Federico Zeri,
Botticelli: Allegory of Spring
(RCS Libri, 1998; NDE, 2000)

This series could be called "Everything You Really Need To Know About Great Art." I have a degree in visual art and the requisite heavy hours of college-level art history, and none of those classes gave me as quick or memorable an overview of an artist as Federico Zeri's Botticelli: Allegory of Spring. If all the books in Zeri's One Hundred Paintings series are this comprehensive, an attentive reader would be able to out-critique most museum staffs.

Allegory of Spring starts off with a detailed analysis of the title painting, listing not only several possible symbolic meanings for just about every aspect of the painting, but also possible inspirations for the overall painting and each of the figures.
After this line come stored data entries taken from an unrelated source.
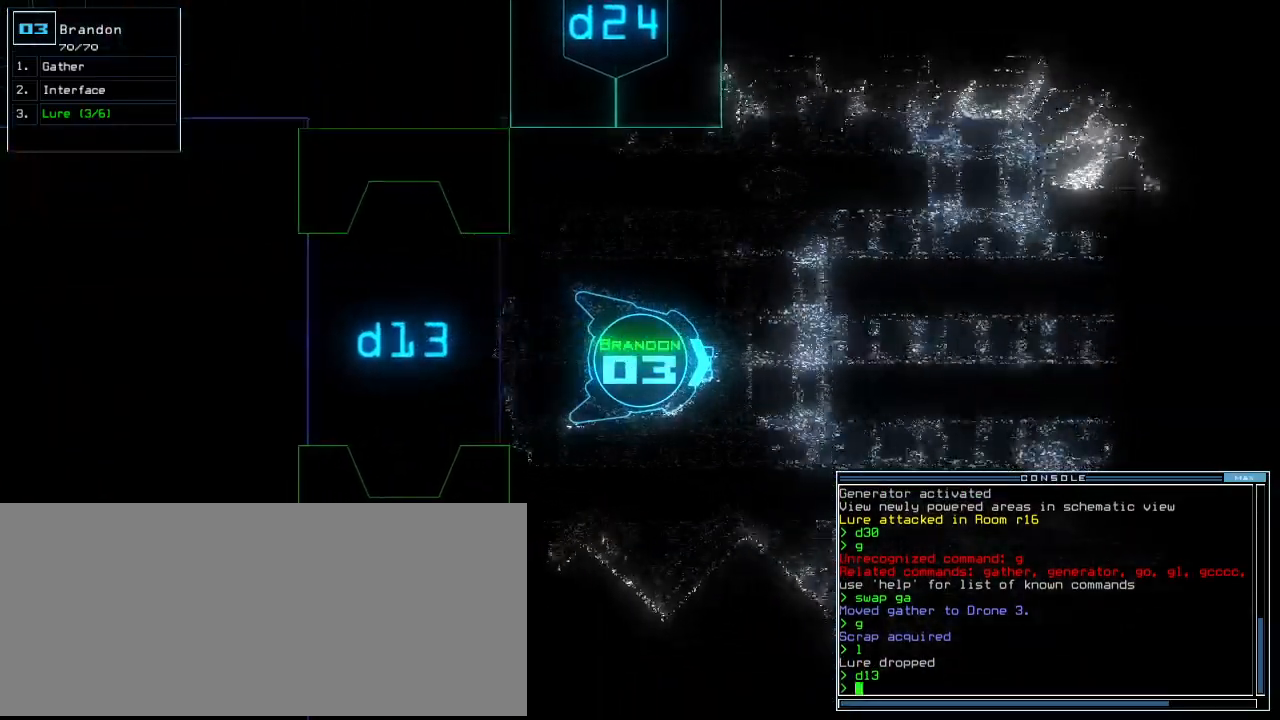
{"keys": ["up"], "events": [[40, "right", "down"], [80, "right", "up"]]}
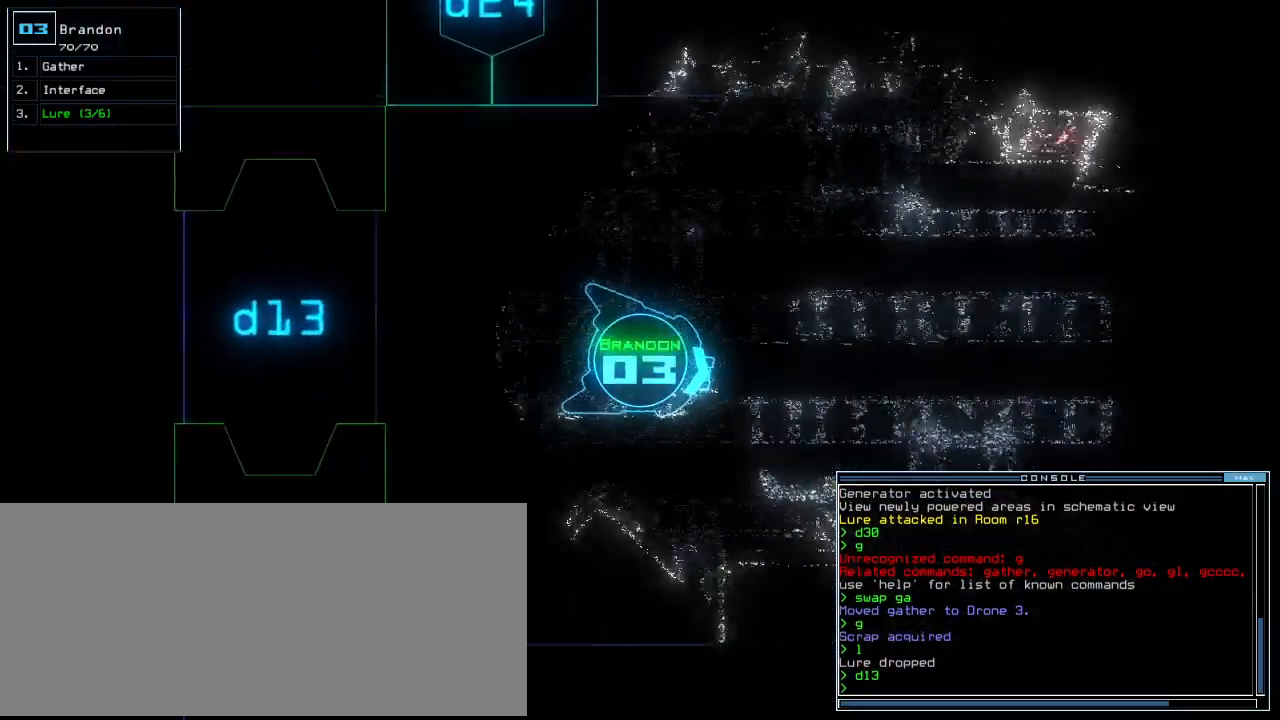
{"keys": ["up"], "events": [[200, "left", "down"], [460, "left", "up"]]}
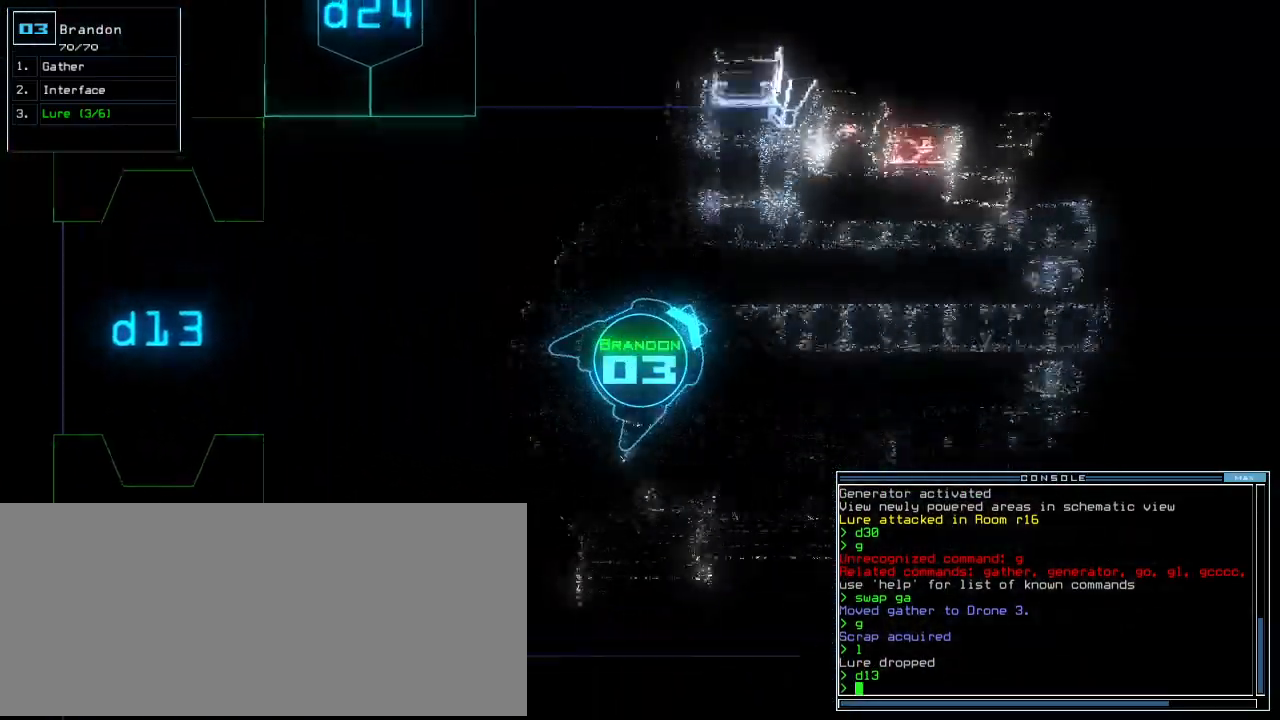
{"keys": ["right", "up"], "events": [[280, "right", "down"], [380, "right", "up"], [480, "right", "down"]]}
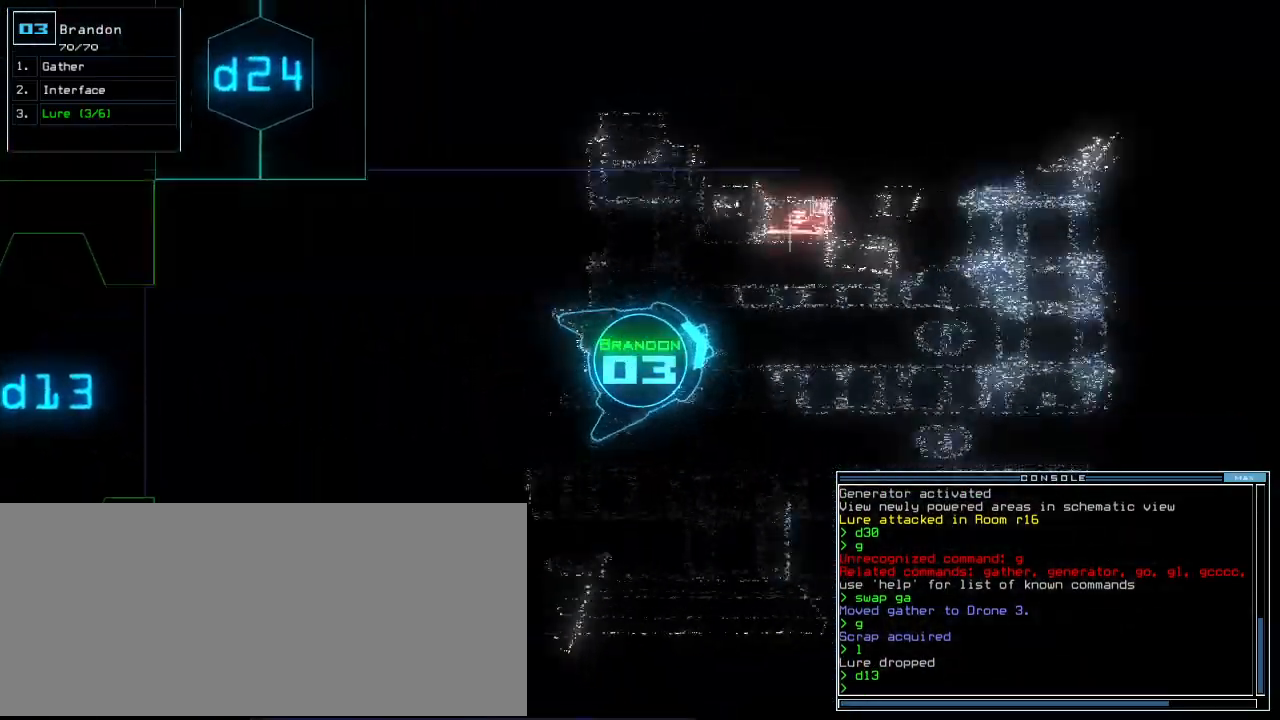
{"keys": ["up"], "events": [[340, "right", "up"]]}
Anyone who thinks that the symbolism of a single Botticelli painting couldn't possibly take up much space has never sat through a lecture on Botticelli; this brief explanation takes 28 pages. Fortunately, the information here is presented clearly enough for a novice student and briefly enough to not be repetitive for long-time art fans.

If this were only done with one painting, it would make for a nice pamphlet, but little more. But the rest of the book covers all of Botticelli's best-known works and many of the less popular ones. These subsequent paintings don't receive the same level of attention as "Allegory of Spring," but are used for examples of broader points of his artistic styles. Informations on the details of these paintings are also used to reveal Botticelli's life and artistic career. Best of all, Botticelli's work is used to examine the society of his time (1445-1510). Of course, this is a slim volume devoted to art analyses, so none of this information is terribly extensive, but it's enough for the casual fan and a fine starting point for a beginning serious student.

The only real problem with this book is the price. While the main market for this sort of information may be a more casual art fan or student, only a small portion of those are likely to pay $14.95 ($23.95 Cdn.) for a 50-page book half filled with different views of the same painting. But if you genuinely want to start learning about Botticelli and his work, this is probably the best book to pick up. The text may seem sparse, but it's all to the point, and the color reproductions of his work are large and clear. So skip the eight-pound academic treatises, grab Allegory of Spring. You'll find all the information you need to critique his art yourself, and pictures clear enough to study.

It beats six semester hours of art history.